*** DATA FOR THIS TASK ***
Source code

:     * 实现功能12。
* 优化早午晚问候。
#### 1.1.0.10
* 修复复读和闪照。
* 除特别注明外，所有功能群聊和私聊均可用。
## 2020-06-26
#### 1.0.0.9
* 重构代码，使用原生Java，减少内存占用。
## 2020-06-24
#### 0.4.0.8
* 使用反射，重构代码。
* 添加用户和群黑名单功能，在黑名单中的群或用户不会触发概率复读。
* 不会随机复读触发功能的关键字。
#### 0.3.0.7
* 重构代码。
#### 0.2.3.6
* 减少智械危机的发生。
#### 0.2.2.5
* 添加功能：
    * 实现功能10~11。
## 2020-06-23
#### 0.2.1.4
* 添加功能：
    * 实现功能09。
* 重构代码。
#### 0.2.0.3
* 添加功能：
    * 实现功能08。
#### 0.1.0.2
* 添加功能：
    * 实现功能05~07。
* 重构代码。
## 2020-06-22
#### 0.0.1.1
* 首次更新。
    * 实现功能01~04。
*** End of DATA FOR THIS TASK ***
#### ACTIVITY:
Please copy out every entry word for word.

#### EXERCISE RESPONSE:
Source code

:     * 实现功能12。
* 优化早午晚问候。
#### 1.1.0.10
* 修复复读和闪照。
* 除特别注明外，所有功能群聊和私聊均可用。
## 2020-06-26
#### 1.0.0.9
* 重构代码，使用原生Java，减少内存占用。
## 2020-06-24
#### 0.4.0.8
* 使用反射，重构代码。
* 添加用户和群黑名单功能，在黑名单中的群或用户不会触发概率复读。
* 不会随机复读触发功能的关键字。
#### 0.3.0.7
* 重构代码。
#### 0.2.3.6
* 减少智械危机的发生。
#### 0.2.2.5
* 添加功能：
    * 实现功能10~11。
## 2020-06-23
#### 0.2.1.4
* 添加功能：
    * 实现功能09。
* 重构代码。
#### 0.2.0.3
* 添加功能：
    * 实现功能08。
#### 0.1.0.2
* 添加功能：
    * 实现功能05~07。
* 重构代码。
## 2020-06-22
#### 0.0.1.1
* 首次更新。
    * 实现功能01~04。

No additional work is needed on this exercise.